--- Data excerpts Enclosed Below ---

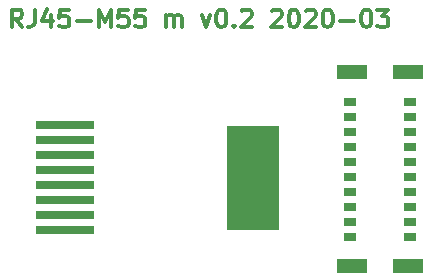
<source format=gbr>
G04 #@! TF.GenerationSoftware,KiCad,Pcbnew,5.1.5*
G04 #@! TF.CreationDate,2020-03-20T00:43:26-04:00*
G04 #@! TF.ProjectId,M55-RJ45,4d35352d-524a-4343-952e-6b696361645f,rev?*
G04 #@! TF.SameCoordinates,Original*
G04 #@! TF.FileFunction,Paste,Top*
G04 #@! TF.FilePolarity,Positive*
%FSLAX46Y46*%
G04 Gerber Fmt 4.6, Leading zero omitted, Abs format (unit mm)*
G04 Created by KiCad (PCBNEW 5.1.5) date 2020-03-20 00:43:26*
%MOMM*%
%LPD*%
G04 APERTURE LIST*
%ADD10C,0.300000*%
%ADD11R,5.000000X0.760000*%
%ADD12R,4.500000X8.800000*%
%ADD13R,1.100000X0.800000*%
%ADD14R,2.500000X1.200000*%
G04 APERTURE END LIST*
D10*
X39574285Y-116248571D02*
X39074285Y-115534285D01*
X38717142Y-116248571D02*
X38717142Y-114748571D01*
X39288571Y-114748571D01*
X39431428Y-114820000D01*
X39502857Y-114891428D01*
X39574285Y-115034285D01*
X39574285Y-115248571D01*
X39502857Y-115391428D01*
X39431428Y-115462857D01*
X39288571Y-115534285D01*
X38717142Y-115534285D01*
X40645714Y-114748571D02*
X40645714Y-115820000D01*
X40574285Y-116034285D01*
X40431428Y-116177142D01*
X40217142Y-116248571D01*
X40074285Y-116248571D01*
X42002857Y-115248571D02*
X42002857Y-116248571D01*
X41645714Y-114677142D02*
X41288571Y-115748571D01*
X42217142Y-115748571D01*
X43502857Y-114748571D02*
X42788571Y-114748571D01*
X42717142Y-115462857D01*
X42788571Y-115391428D01*
X42931428Y-115320000D01*
X43288571Y-115320000D01*
X43431428Y-115391428D01*
X43502857Y-115462857D01*
X43574285Y-115605714D01*
X43574285Y-115962857D01*
X43502857Y-116105714D01*
X43431428Y-116177142D01*
X43288571Y-116248571D01*
X42931428Y-116248571D01*
X42788571Y-116177142D01*
X42717142Y-116105714D01*
X44217142Y-115677142D02*
X45360000Y-115677142D01*
X46074285Y-116248571D02*
X46074285Y-114748571D01*
X46574285Y-115820000D01*
X47074285Y-114748571D01*
X47074285Y-116248571D01*
X48502857Y-114748571D02*
X47788571Y-114748571D01*
X47717142Y-115462857D01*
X47788571Y-115391428D01*
X47931428Y-115320000D01*
X48288571Y-115320000D01*
X48431428Y-115391428D01*
X48502857Y-115462857D01*
X48574285Y-115605714D01*
X48574285Y-115962857D01*
X48502857Y-116105714D01*
X48431428Y-116177142D01*
X48288571Y-116248571D01*
X47931428Y-116248571D01*
X47788571Y-116177142D01*
X47717142Y-116105714D01*
X49931428Y-114748571D02*
X49217142Y-114748571D01*
X49145714Y-115462857D01*
X49217142Y-115391428D01*
X49360000Y-115320000D01*
X49717142Y-115320000D01*
X49860000Y-115391428D01*
X49931428Y-115462857D01*
X50002857Y-115605714D01*
X50002857Y-115962857D01*
X49931428Y-116105714D01*
X49860000Y-116177142D01*
X49717142Y-116248571D01*
X49360000Y-116248571D01*
X49217142Y-116177142D01*
X49145714Y-116105714D01*
X51788571Y-116248571D02*
X51788571Y-115248571D01*
X51788571Y-115391428D02*
X51860000Y-115320000D01*
X52002857Y-115248571D01*
X52217142Y-115248571D01*
X52360000Y-115320000D01*
X52431428Y-115462857D01*
X52431428Y-116248571D01*
X52431428Y-115462857D02*
X52502857Y-115320000D01*
X52645714Y-115248571D01*
X52860000Y-115248571D01*
X53002857Y-115320000D01*
X53074285Y-115462857D01*
X53074285Y-116248571D01*
X54788571Y-115248571D02*
X55145714Y-116248571D01*
X55502857Y-115248571D01*
X56360000Y-114748571D02*
X56502857Y-114748571D01*
X56645714Y-114820000D01*
X56717142Y-114891428D01*
X56788571Y-115034285D01*
X56860000Y-115320000D01*
X56860000Y-115677142D01*
X56788571Y-115962857D01*
X56717142Y-116105714D01*
X56645714Y-116177142D01*
X56502857Y-116248571D01*
X56360000Y-116248571D01*
X56217142Y-116177142D01*
X56145714Y-116105714D01*
X56074285Y-115962857D01*
X56002857Y-115677142D01*
X56002857Y-115320000D01*
X56074285Y-115034285D01*
X56145714Y-114891428D01*
X56217142Y-114820000D01*
X56360000Y-114748571D01*
X57502857Y-116105714D02*
X57574285Y-116177142D01*
X57502857Y-116248571D01*
X57431428Y-116177142D01*
X57502857Y-116105714D01*
X57502857Y-116248571D01*
X58145714Y-114891428D02*
X58217142Y-114820000D01*
X58360000Y-114748571D01*
X58717142Y-114748571D01*
X58860000Y-114820000D01*
X58931428Y-114891428D01*
X59002857Y-115034285D01*
X59002857Y-115177142D01*
X58931428Y-115391428D01*
X58074285Y-116248571D01*
X59002857Y-116248571D01*
X60717142Y-114891428D02*
X60788571Y-114820000D01*
X60931428Y-114748571D01*
X61288571Y-114748571D01*
X61431428Y-114820000D01*
X61502857Y-114891428D01*
X61574285Y-115034285D01*
X61574285Y-115177142D01*
X61502857Y-115391428D01*
X60645714Y-116248571D01*
X61574285Y-116248571D01*
X62502857Y-114748571D02*
X62645714Y-114748571D01*
X62788571Y-114820000D01*
X62860000Y-114891428D01*
X62931428Y-115034285D01*
X63002857Y-115320000D01*
X63002857Y-115677142D01*
X62931428Y-115962857D01*
X62860000Y-116105714D01*
X62788571Y-116177142D01*
X62645714Y-116248571D01*
X62502857Y-116248571D01*
X62360000Y-116177142D01*
X62288571Y-116105714D01*
X62217142Y-115962857D01*
X62145714Y-115677142D01*
X62145714Y-115320000D01*
X62217142Y-115034285D01*
X62288571Y-114891428D01*
X62360000Y-114820000D01*
X62502857Y-114748571D01*
X63574285Y-114891428D02*
X63645714Y-114820000D01*
X63788571Y-114748571D01*
X64145714Y-114748571D01*
X64288571Y-114820000D01*
X64360000Y-114891428D01*
X64431428Y-115034285D01*
X64431428Y-115177142D01*
X64360000Y-115391428D01*
X63502857Y-116248571D01*
X64431428Y-116248571D01*
X65360000Y-114748571D02*
X65502857Y-114748571D01*
X65645714Y-114820000D01*
X65717142Y-114891428D01*
X65788571Y-115034285D01*
X65860000Y-115320000D01*
X65860000Y-115677142D01*
X65788571Y-115962857D01*
X65717142Y-116105714D01*
X65645714Y-116177142D01*
X65502857Y-116248571D01*
X65360000Y-116248571D01*
X65217142Y-116177142D01*
X65145714Y-116105714D01*
X65074285Y-115962857D01*
X65002857Y-115677142D01*
X65002857Y-115320000D01*
X65074285Y-115034285D01*
X65145714Y-114891428D01*
X65217142Y-114820000D01*
X65360000Y-114748571D01*
X66502857Y-115677142D02*
X67645714Y-115677142D01*
X68645714Y-114748571D02*
X68788571Y-114748571D01*
X68931428Y-114820000D01*
X69002857Y-114891428D01*
X69074285Y-115034285D01*
X69145714Y-115320000D01*
X69145714Y-115677142D01*
X69074285Y-115962857D01*
X69002857Y-116105714D01*
X68931428Y-116177142D01*
X68788571Y-116248571D01*
X68645714Y-116248571D01*
X68502857Y-116177142D01*
X68431428Y-116105714D01*
X68360000Y-115962857D01*
X68288571Y-115677142D01*
X68288571Y-115320000D01*
X68360000Y-115034285D01*
X68431428Y-114891428D01*
X68502857Y-114820000D01*
X68645714Y-114748571D01*
X69645714Y-114748571D02*
X70574285Y-114748571D01*
X70074285Y-115320000D01*
X70288571Y-115320000D01*
X70431428Y-115391428D01*
X70502857Y-115462857D01*
X70574285Y-115605714D01*
X70574285Y-115962857D01*
X70502857Y-116105714D01*
X70431428Y-116177142D01*
X70288571Y-116248571D01*
X69860000Y-116248571D01*
X69717142Y-116177142D01*
X69645714Y-116105714D01*
D11*
X43160000Y-124555000D03*
X43160000Y-125825000D03*
X43160000Y-127095000D03*
X43160000Y-128365000D03*
X43160000Y-129635000D03*
X43160000Y-130905000D03*
X43160000Y-132175000D03*
X43160000Y-133445000D03*
D12*
X59090000Y-129000000D03*
D13*
X67310000Y-133985000D03*
X72390000Y-133985000D03*
X67310000Y-132715000D03*
X72390000Y-132715000D03*
X67310000Y-131445000D03*
X72390000Y-131445000D03*
X67310000Y-130175000D03*
X72390000Y-130175000D03*
X67310000Y-128905000D03*
X72390000Y-128905000D03*
X67310000Y-127635000D03*
X72390000Y-127635000D03*
X67310000Y-126365000D03*
X72390000Y-126365000D03*
X67310000Y-125095000D03*
X72390000Y-125095000D03*
X67310000Y-123825000D03*
X72390000Y-123825000D03*
X67310000Y-122555000D03*
X72390000Y-122555000D03*
D14*
X67475000Y-120060000D03*
X72225000Y-120060000D03*
X67475000Y-136480000D03*
X72225000Y-136480000D03*
M02*

</source>
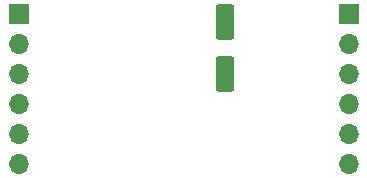
<source format=gbr>
%TF.GenerationSoftware,KiCad,Pcbnew,(6.0.7)*%
%TF.CreationDate,2023-04-08T21:33:57+09:00*%
%TF.ProjectId,motordriver,6d6f746f-7264-4726-9976-65722e6b6963,rev?*%
%TF.SameCoordinates,Original*%
%TF.FileFunction,Soldermask,Bot*%
%TF.FilePolarity,Negative*%
%FSLAX46Y46*%
G04 Gerber Fmt 4.6, Leading zero omitted, Abs format (unit mm)*
G04 Created by KiCad (PCBNEW (6.0.7)) date 2023-04-08 21:33:57*
%MOMM*%
%LPD*%
G01*
G04 APERTURE LIST*
G04 Aperture macros list*
%AMRoundRect*
0 Rectangle with rounded corners*
0 $1 Rounding radius*
0 $2 $3 $4 $5 $6 $7 $8 $9 X,Y pos of 4 corners*
0 Add a 4 corners polygon primitive as box body*
4,1,4,$2,$3,$4,$5,$6,$7,$8,$9,$2,$3,0*
0 Add four circle primitives for the rounded corners*
1,1,$1+$1,$2,$3*
1,1,$1+$1,$4,$5*
1,1,$1+$1,$6,$7*
1,1,$1+$1,$8,$9*
0 Add four rect primitives between the rounded corners*
20,1,$1+$1,$2,$3,$4,$5,0*
20,1,$1+$1,$4,$5,$6,$7,0*
20,1,$1+$1,$6,$7,$8,$9,0*
20,1,$1+$1,$8,$9,$2,$3,0*%
G04 Aperture macros list end*
%ADD10O,1.700000X1.700000*%
%ADD11R,1.700000X1.700000*%
%ADD12RoundRect,0.250000X0.550000X-1.250000X0.550000X1.250000X-0.550000X1.250000X-0.550000X-1.250000X0*%
G04 APERTURE END LIST*
D10*
%TO.C,J2*%
X129364500Y-105080400D03*
X129364500Y-102540400D03*
X129364500Y-100000400D03*
X129364500Y-97460400D03*
X129364500Y-94920400D03*
D11*
X129364500Y-92380400D03*
%TD*%
D10*
%TO.C,J1*%
X157304500Y-105080400D03*
X157304500Y-102540400D03*
X157304500Y-100000400D03*
X157304500Y-97460400D03*
X157304500Y-94920400D03*
D11*
X157304500Y-92380400D03*
%TD*%
D12*
%TO.C,C6*%
X146839700Y-93050600D03*
X146839700Y-97450600D03*
%TD*%
M02*

</source>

--- End of Enclosed Data excerpts ---

*Your instructions*. Take the lines above from the one containing "X49360000Y-116248571D01*" to the one containing "X56788571Y-115962857D01*" and retype them exactly, both ends included, with nothing added.

*Answer section*.
X49360000Y-116248571D01*
X49217142Y-116177142D01*
X49145714Y-116105714D01*
X51788571Y-116248571D02*
X51788571Y-115248571D01*
X51788571Y-115391428D02*
X51860000Y-115320000D01*
X52002857Y-115248571D01*
X52217142Y-115248571D01*
X52360000Y-115320000D01*
X52431428Y-115462857D01*
X52431428Y-116248571D01*
X52431428Y-115462857D02*
X52502857Y-115320000D01*
X52645714Y-115248571D01*
X52860000Y-115248571D01*
X53002857Y-115320000D01*
X53074285Y-115462857D01*
X53074285Y-116248571D01*
X54788571Y-115248571D02*
X55145714Y-116248571D01*
X55502857Y-115248571D01*
X56360000Y-114748571D02*
X56502857Y-114748571D01*
X56645714Y-114820000D01*
X56717142Y-114891428D01*
X56788571Y-115034285D01*
X56860000Y-115320000D01*
X56860000Y-115677142D01*
X56788571Y-115962857D01*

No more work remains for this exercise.